* **YOUR ASSIGNMENT**
When you print the material, keep every line identical to the original.

-----

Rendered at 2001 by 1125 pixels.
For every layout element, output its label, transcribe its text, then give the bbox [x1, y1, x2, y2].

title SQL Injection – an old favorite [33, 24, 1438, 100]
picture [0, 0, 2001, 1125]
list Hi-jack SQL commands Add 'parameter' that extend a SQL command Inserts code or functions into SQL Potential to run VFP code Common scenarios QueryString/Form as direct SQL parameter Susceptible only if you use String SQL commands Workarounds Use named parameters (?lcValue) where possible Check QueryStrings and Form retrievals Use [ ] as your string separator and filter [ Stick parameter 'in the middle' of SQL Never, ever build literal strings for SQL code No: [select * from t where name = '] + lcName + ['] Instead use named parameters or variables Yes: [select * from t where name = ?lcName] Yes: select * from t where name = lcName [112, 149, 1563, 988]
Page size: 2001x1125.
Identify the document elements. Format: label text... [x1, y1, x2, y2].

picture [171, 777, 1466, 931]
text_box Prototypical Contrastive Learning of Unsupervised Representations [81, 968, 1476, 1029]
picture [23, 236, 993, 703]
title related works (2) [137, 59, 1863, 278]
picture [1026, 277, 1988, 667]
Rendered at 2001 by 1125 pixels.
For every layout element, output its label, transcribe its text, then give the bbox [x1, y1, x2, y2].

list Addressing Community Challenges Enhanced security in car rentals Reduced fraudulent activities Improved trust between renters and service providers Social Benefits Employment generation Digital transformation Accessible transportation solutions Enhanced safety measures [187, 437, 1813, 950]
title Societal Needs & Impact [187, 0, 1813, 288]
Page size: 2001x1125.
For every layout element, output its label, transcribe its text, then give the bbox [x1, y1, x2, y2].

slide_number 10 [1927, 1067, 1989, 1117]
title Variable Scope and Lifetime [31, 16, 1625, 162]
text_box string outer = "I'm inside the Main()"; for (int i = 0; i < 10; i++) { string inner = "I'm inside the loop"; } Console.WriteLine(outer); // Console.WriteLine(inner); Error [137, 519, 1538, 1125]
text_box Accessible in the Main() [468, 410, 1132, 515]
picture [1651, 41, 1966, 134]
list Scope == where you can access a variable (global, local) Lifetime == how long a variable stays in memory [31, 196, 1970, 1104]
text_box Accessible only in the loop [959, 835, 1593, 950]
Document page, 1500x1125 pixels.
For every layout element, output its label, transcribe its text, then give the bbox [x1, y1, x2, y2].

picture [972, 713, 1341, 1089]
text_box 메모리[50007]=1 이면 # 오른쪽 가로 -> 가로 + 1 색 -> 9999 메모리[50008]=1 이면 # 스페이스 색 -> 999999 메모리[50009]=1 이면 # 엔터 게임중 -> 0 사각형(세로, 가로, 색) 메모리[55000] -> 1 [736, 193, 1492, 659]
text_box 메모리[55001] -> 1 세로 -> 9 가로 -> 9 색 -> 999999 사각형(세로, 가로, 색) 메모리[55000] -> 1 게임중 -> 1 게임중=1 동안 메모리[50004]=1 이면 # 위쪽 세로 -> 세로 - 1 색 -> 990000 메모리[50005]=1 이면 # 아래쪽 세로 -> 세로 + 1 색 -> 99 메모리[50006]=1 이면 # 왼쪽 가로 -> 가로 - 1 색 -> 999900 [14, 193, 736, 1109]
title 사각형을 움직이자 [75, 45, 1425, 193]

-----

* **WRITTEN RESPONSE**
Rendered at 2001 by 1125 pixels.
For every layout element, output its label, transcribe its text, then give the bbox [x1, y1, x2, y2].

title SQL Injection – an old favorite [33, 24, 1438, 100]
picture [0, 0, 2001, 1125]
list Hi-jack SQL commands Add 'parameter' that extend a SQL command Inserts code or functions into SQL Potential to run VFP code Common scenarios QueryString/Form as direct SQL parameter Susceptible only if you use String SQL commands Workarounds Use named parameters (?lcValue) where possible Check QueryStrings and Form retrievals Use [ ] as your string separator and filter [ Stick parameter 'in the middle' of SQL Never, ever build literal strings for SQL code No: [select * from t where name = '] + lcName + ['] Instead use named parameters or variables Yes: [select * from t where name = ?lcName] Yes: select * from t where name = lcName [112, 149, 1563, 988]
Page size: 2001x1125.
Identify the document elements. Format: label text... [x1, y1, x2, y2].

picture [171, 777, 1466, 931]
text_box Prototypical Contrastive Learning of Unsupervised Representations [81, 968, 1476, 1029]
picture [23, 236, 993, 703]
title related works (2) [137, 59, 1863, 278]
picture [1026, 277, 1988, 667]
Rendered at 2001 by 1125 pixels.
For every layout element, output its label, transcribe its text, then give the bbox [x1, y1, x2, y2].

list Addressing Community Challenges Enhanced security in car rentals Reduced fraudulent activities Improved trust between renters and service providers Social Benefits Employment generation Digital transformation Accessible transportation solutions Enhanced safety measures [187, 437, 1813, 950]
title Societal Needs & Impact [187, 0, 1813, 288]
Page size: 2001x1125.
For every layout element, output its label, transcribe its text, then give the bbox [x1, y1, x2, y2].

slide_number 10 [1927, 1067, 1989, 1117]
title Variable Scope and Lifetime [31, 16, 1625, 162]
text_box string outer = "I'm inside the Main()"; for (int i = 0; i < 10; i++) { string inner = "I'm inside the loop"; } Console.WriteLine(outer); // Console.WriteLine(inner); Error [137, 519, 1538, 1125]
text_box Accessible in the Main() [468, 410, 1132, 515]
picture [1651, 41, 1966, 134]
list Scope == where you can access a variable (global, local) Lifetime == how long a variable stays in memory [31, 196, 1970, 1104]
text_box Accessible only in the loop [959, 835, 1593, 950]
Document page, 1500x1125 pixels.
For every layout element, output its label, transcribe its text, then give the bbox [x1, y1, x2, y2].

picture [972, 713, 1341, 1089]
text_box 메모리[50007]=1 이면 # 오른쪽 가로 -> 가로 + 1 색 -> 9999 메모리[50008]=1 이면 # 스페이스 색 -> 999999 메모리[50009]=1 이면 # 엔터 게임중 -> 0 사각형(세로, 가로, 색) 메모리[55000] -> 1 [736, 193, 1492, 659]
text_box 메모리[55001] -> 1 세로 -> 9 가로 -> 9 색 -> 999999 사각형(세로, 가로, 색) 메모리[55000] -> 1 게임중 -> 1 게임중=1 동안 메모리[50004]=1 이면 # 위쪽 세로 -> 세로 - 1 색 -> 990000 메모리[50005]=1 이면 # 아래쪽 세로 -> 세로 + 1 색 -> 99 메모리[50006]=1 이면 # 왼쪽 가로 -> 가로 - 1 색 -> 999900 [14, 193, 736, 1109]
title 사각형을 움직이자 [75, 45, 1425, 193]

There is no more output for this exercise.